EXERCISE GOAL: Present every line of the listing below as a numbered list, skipping blank lines and leaving the pictures out.

___ SOURCE RECORDS

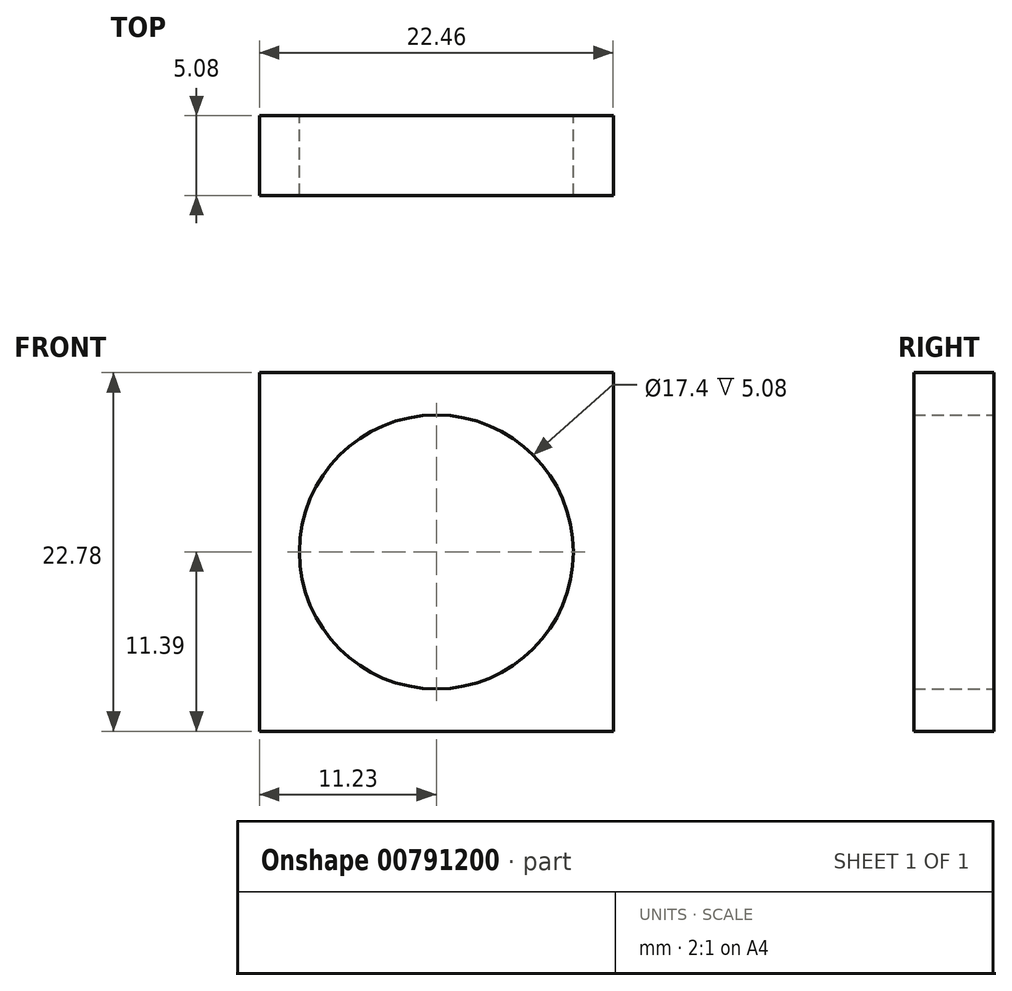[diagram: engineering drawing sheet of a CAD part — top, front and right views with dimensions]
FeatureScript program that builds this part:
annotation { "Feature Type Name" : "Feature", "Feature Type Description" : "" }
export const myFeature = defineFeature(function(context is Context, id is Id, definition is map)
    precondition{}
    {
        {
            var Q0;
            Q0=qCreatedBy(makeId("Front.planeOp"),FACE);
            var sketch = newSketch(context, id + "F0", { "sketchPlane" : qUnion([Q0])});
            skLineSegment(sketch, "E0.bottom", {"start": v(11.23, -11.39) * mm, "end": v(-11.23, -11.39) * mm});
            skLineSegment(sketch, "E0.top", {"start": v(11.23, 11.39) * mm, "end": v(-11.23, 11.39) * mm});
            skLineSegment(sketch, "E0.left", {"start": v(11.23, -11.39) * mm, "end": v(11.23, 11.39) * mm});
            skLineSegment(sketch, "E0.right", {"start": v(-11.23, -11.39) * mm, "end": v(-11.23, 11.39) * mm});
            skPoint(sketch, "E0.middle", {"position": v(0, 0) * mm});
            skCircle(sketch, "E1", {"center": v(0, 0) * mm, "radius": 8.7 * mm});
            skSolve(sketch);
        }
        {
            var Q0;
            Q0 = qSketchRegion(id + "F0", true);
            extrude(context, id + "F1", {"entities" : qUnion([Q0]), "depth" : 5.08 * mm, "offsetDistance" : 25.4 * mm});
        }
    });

______

ANSWER TO THE EXERCISE:
1. [diagram: engineering drawing sheet of a CAD part — top, front and right views with dimensions]
2. FeatureScript program that builds this part:
3. annotation { "Feature Type Name" : "Feature", "Feature Type Description" : "" }
4. export const myFeature = defineFeature(function(context is Context, id is Id, definition is map)
5.     precondition{}
6.     {
7.         {
8.             var Q0;
9.             Q0=qCreatedBy(makeId("Front.planeOp"),FACE);
10.             var sketch = newSketch(context, id + "F0", { "sketchPlane" : qUnion([Q0])});
11.             skLineSegment(sketch, "E0.bottom", {"start": v(11.23, -11.39) * mm, "end": v(-11.23, -11.39) * mm});
12.             skLineSegment(sketch, "E0.top", {"start": v(11.23, 11.39) * mm, "end": v(-11.23, 11.39) * mm});
13.             skLineSegment(sketch, "E0.left", {"start": v(11.23, -11.39) * mm, "end": v(11.23, 11.39) * mm});
14.             skLineSegment(sketch, "E0.right", {"start": v(-11.23, -11.39) * mm, "end": v(-11.23, 11.39) * mm});
15.             skPoint(sketch, "E0.middle", {"position": v(0, 0) * mm});
16.             skCircle(sketch, "E1", {"center": v(0, 0) * mm, "radius": 8.7 * mm});
17.             skSolve(sketch);
18.         }
19.         {
20.             var Q0;
21.             Q0 = qSketchRegion(id + "F0", true);
22.             extrude(context, id + "F1", {"entities" : qUnion([Q0]), "depth" : 5.08 * mm, "offsetDistance" : 25.4 * mm});
23.         }
24.     });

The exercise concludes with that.